Excluding every picture, print exactly the lines from the one containing "focal_mm: 53" through the end of the material below, both ends included.

Content starts

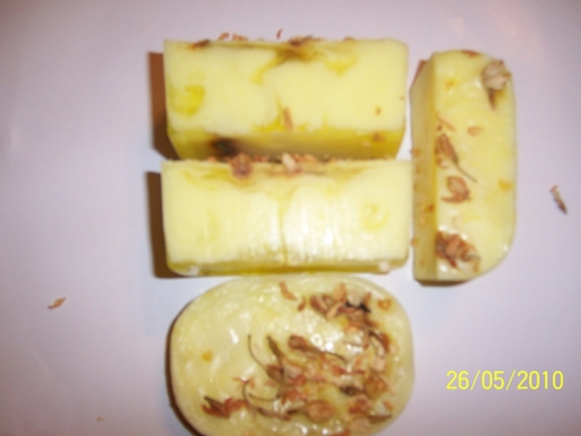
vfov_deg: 38.7
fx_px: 621
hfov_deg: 50.1
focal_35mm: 37
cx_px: 296
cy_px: 213
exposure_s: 1/60
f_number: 2.8
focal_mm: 6
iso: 125
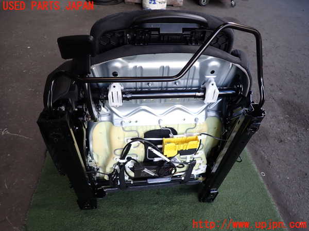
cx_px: 154
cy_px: 116
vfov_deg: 54.9
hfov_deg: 69.4
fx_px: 223
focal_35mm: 25
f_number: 2
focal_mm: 4.5
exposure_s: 1/125
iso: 100
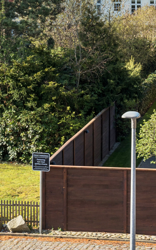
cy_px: -64
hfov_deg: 9.4
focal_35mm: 139
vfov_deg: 14.5
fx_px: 945
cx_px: 92
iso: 400
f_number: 10
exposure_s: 1/250
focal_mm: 53
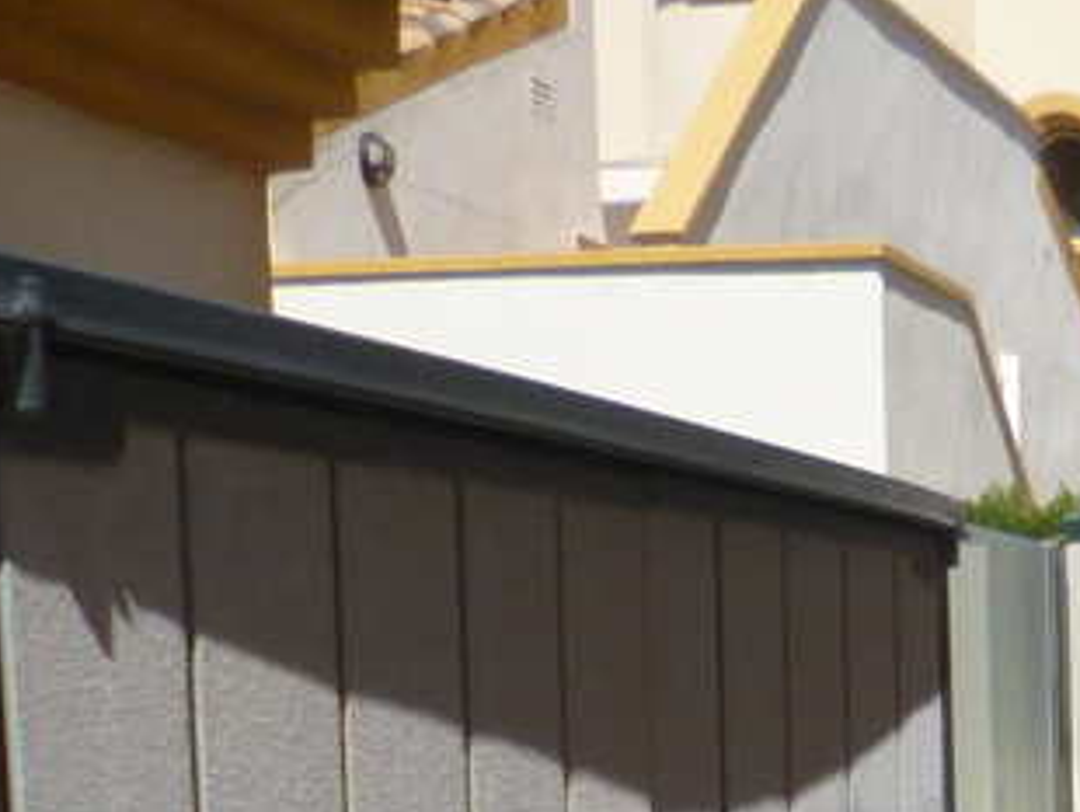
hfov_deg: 18.5
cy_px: 1220
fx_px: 3091
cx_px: 1394
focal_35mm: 99
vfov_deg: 14.0
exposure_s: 1/160
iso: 100
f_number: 9
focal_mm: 4.3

Content ends

◆ **WRITTEN ANSWER**
focal_mm: 53
hfov_deg: 18.5
cy_px: 1220
fx_px: 3091
cx_px: 1394
focal_35mm: 99
vfov_deg: 14.0
exposure_s: 1/160
iso: 100
f_number: 9
focal_mm: 4.3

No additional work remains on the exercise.